For Tier 3 users with GPT-5.5-Cyber, the model’s reduced refusal boundary enables deeper analysis workflows:

codex exec "Analyse the suspicious binary at samples/unknown.elf. \
  Identify packing, extract strings, map system calls, and classify \
  behaviour against MITRE ATT&CK. Do not execute the binary — \
  static analysis only." \
  --sandbox workspace-write \
  -p security

Codex Security Plugin

The Codex Security plugin — released alongside the Trusted Access expansion — brings OpenAI’s cloud-based vulnerability scanner into CLI and app sessions ⁶. It operates through three stages:

graph LR
    A["Threat Model<br/>Generation"] --> B["Vulnerability<br/>Discovery & Validation"]
    B --> C["Patch<br/>Proposal"]
    C --> D["Human<br/>Review"]

    A -.- E["Analyses repo structure,<br/>trust boundaries, exposure points"]
    B -.- F["Explores attack paths,<br/>validates in sandboxed environment"]
    C -.- G["Generates concrete fix<br/>with regression test"]

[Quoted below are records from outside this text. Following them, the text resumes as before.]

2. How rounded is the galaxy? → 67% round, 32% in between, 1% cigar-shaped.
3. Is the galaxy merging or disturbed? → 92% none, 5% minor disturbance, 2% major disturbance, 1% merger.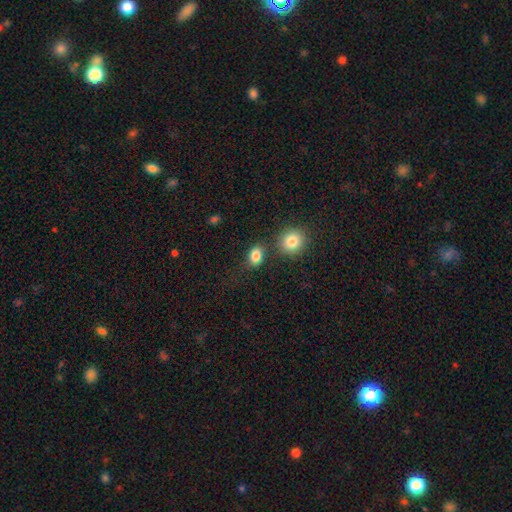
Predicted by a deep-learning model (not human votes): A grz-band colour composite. It shows a smooth galaxy with no disk features (84%) that is in between round and cigar-shaped (65%). Merging: none (67%).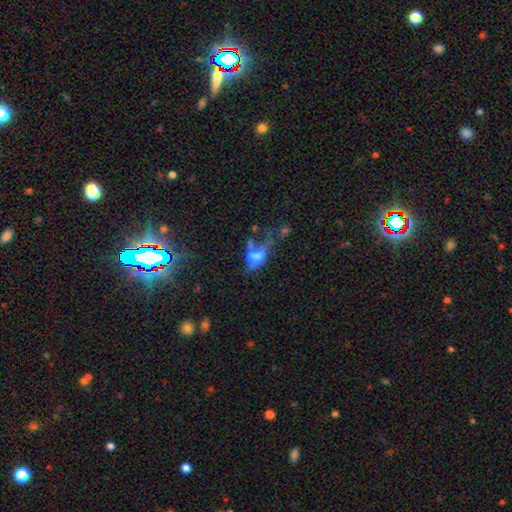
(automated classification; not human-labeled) A smooth galaxy with no disk features (49%).

Vote fractions:
- Smooth or featured? smooth: 49% / featured or disk: 36% / star or artifact: 15%
- Merging? major disturbance: 35% / merger: 33% / none: 18% / minor disturbance: 14%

The plugin builds a codebase-specific threat model that captures what the system does, what it trusts, and where it is most exposed ⁶. Over the last 30 days of its research preview, Codex Security scanned more than 1.2 million commits, identifying 792 critical and 10,561 high-severity findings ⁷. Its false-positive rate has dropped by more than 50% since initial rollout, with one repository seeing an 84% reduction in noise ⁷.

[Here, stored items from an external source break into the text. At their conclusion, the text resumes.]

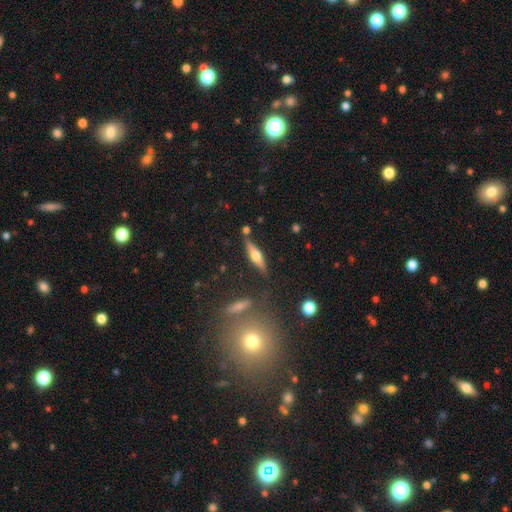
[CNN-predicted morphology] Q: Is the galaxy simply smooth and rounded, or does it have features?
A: featured or disk — 59%.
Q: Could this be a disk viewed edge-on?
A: yes — 93%.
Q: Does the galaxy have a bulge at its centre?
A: rounded — 93%.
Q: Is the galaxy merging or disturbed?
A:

The plugin connects directly to GitHub repositories. After enabling a repository, it scans commit history, validates potential vulnerabilities in an isolated environment, and surfaces proposed fixes for human review. Critically, it learns from feedback — when you adjust finding criticality, it refines the threat model for subsequent scans ⁶.

The Cyber-Safety Classifier: Avoiding False Positives

Standard Codex sessions route through a cyber-safety classifier. When it detects patterns that resemble offensive security activity, requests are rerouted from GPT-5.3-Codex to the less capable GPT-5.2 model ⁸. The symptoms are unmistakable: slower responses and a banner reading “Your conversations have multiple flags for possible cybersecurity risk. Responses may take longer.”

For security professionals, false positives are a daily friction. The Trusted Access programme exists precisely to address this — verified accounts receive lower classifier sensitivity. If you are still hitting false positives after verification:

Use /feedback in the CLI to report the rerouting event
Check that your account verification is current at chatgpt.com/cyber
Consider requesting Enterprise Trusted Access for team-wide coverage
Structure prompts to explicitly state defensive intent (“For our authorised penetration test of internal application X…”)

GPT-5.5-Cyber vs GPT-5.5 with Trusted Access: Which Do You Need?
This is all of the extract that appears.